Items from a collection

· · · · ·

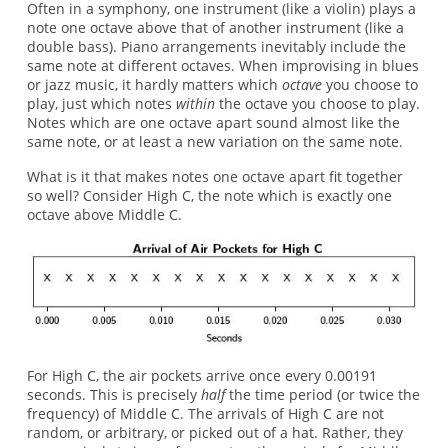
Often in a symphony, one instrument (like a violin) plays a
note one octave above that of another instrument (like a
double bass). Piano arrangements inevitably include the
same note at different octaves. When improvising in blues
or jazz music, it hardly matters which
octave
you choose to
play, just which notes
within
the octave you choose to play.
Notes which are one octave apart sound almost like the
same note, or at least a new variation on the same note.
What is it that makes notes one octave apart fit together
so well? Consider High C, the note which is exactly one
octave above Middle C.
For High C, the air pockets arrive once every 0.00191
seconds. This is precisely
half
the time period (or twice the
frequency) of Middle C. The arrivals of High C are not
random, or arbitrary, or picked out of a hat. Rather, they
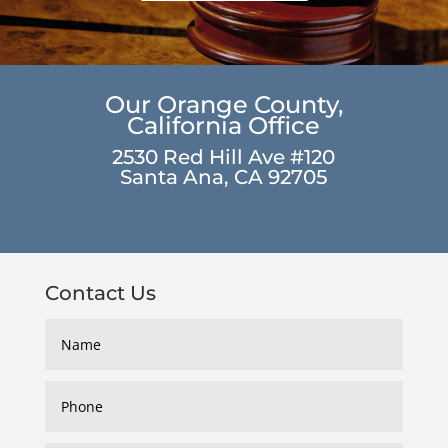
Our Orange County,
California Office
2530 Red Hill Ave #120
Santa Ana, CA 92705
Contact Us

· · · · ·

-- ASSIGNMENT --
Arrange every line of text in the items above as a numbered list, omitting blank lines and leaving out the pictures.

-- FINAL ANSWER --
1. Often in a symphony, one instrument (like a violin) plays a
2. note one octave above that of another instrument (like a
3. double bass). Piano arrangements inevitably include the
4. same note at different octaves. When improvising in blues
5. or jazz music, it hardly matters which
6. octave
7. you choose to
8. play, just which notes
9. within
10. the octave you choose to play.
11. Notes which are one octave apart sound almost like the
12. same note, or at least a new variation on the same note.
13. What is it that makes notes one octave apart fit together
14. so well? Consider High C, the note which is exactly one
15. octave above Middle C.
16. For High C, the air pockets arrive once every 0.00191
17. seconds. This is precisely
18. half
19. the time period (or twice the
20. frequency) of Middle C. The arrivals of High C are not
21. random, or arbitrary, or picked out of a hat. Rather, they
22. Our Orange County,
23. California Office
24. 2530 Red Hill Ave #120
25. Santa Ana, CA 92705
26. Contact Us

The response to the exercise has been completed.